The line containing "Sì, il modello è disponibile" marks the end: output every line of the data up to it, and that line too, exactly as written.
++++++++
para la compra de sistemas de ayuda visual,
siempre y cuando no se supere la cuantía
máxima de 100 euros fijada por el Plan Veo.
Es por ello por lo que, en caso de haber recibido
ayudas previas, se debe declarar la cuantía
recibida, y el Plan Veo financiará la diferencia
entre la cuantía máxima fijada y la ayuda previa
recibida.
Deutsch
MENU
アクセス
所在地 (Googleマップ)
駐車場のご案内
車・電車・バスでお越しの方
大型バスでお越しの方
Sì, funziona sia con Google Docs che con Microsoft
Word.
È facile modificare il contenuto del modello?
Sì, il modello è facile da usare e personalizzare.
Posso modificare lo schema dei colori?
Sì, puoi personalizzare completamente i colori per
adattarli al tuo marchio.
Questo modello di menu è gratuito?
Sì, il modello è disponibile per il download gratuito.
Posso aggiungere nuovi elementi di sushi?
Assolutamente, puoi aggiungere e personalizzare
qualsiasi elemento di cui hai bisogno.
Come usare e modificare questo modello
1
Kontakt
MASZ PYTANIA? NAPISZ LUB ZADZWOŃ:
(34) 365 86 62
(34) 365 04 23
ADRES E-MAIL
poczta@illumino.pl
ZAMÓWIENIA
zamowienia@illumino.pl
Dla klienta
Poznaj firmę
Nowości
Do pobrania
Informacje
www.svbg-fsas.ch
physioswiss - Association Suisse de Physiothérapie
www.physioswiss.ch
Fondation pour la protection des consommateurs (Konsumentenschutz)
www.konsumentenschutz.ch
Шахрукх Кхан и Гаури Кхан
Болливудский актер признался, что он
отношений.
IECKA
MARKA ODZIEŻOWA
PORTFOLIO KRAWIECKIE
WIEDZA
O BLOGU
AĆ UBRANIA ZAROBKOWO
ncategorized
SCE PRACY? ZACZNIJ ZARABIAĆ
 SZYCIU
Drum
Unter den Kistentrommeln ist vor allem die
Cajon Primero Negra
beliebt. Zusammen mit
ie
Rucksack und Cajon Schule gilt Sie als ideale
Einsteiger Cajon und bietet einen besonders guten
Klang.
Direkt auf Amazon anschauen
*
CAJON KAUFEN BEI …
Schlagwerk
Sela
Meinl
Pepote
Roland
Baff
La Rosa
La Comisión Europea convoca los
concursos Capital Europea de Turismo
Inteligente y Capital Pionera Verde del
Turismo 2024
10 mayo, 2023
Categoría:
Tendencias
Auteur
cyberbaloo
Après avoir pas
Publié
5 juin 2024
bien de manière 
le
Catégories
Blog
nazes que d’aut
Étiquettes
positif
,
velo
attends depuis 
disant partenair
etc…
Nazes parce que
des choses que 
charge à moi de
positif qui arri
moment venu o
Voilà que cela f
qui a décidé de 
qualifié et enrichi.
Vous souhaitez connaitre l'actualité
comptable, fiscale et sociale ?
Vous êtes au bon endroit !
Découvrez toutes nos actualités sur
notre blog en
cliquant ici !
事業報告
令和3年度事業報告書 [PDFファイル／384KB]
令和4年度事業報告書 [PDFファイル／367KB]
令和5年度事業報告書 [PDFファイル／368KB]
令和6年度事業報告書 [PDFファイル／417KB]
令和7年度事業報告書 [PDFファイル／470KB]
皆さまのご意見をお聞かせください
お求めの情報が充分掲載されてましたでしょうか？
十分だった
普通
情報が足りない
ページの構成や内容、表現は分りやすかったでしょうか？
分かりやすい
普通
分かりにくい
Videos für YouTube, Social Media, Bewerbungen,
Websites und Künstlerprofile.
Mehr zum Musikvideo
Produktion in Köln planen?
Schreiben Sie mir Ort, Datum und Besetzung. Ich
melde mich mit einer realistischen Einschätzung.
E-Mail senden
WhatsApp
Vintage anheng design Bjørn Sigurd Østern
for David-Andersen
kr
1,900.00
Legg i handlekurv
++++++++
--- Exercise answer ---
para la compra de sistemas de ayuda visual,
siempre y cuando no se supere la cuantía
máxima de 100 euros fijada por el Plan Veo.
Es por ello por lo que, en caso de haber recibido
ayudas previas, se debe declarar la cuantía
recibida, y el Plan Veo financiará la diferencia
entre la cuantía máxima fijada y la ayuda previa
recibida.
Deutsch
MENU
アクセス
所在地 (Googleマップ)
駐車場のご案内
車・電車・バスでお越しの方
大型バスでお越しの方
Sì, funziona sia con Google Docs che con Microsoft
Word.
È facile modificare il contenuto del modello?
Sì, il modello è facile da usare e personalizzare.
Posso modificare lo schema dei colori?
Sì, puoi personalizzare completamente i colori per
adattarli al tuo marchio.
Questo modello di menu è gratuito?
Sì, il modello è disponibile per il download gratuito.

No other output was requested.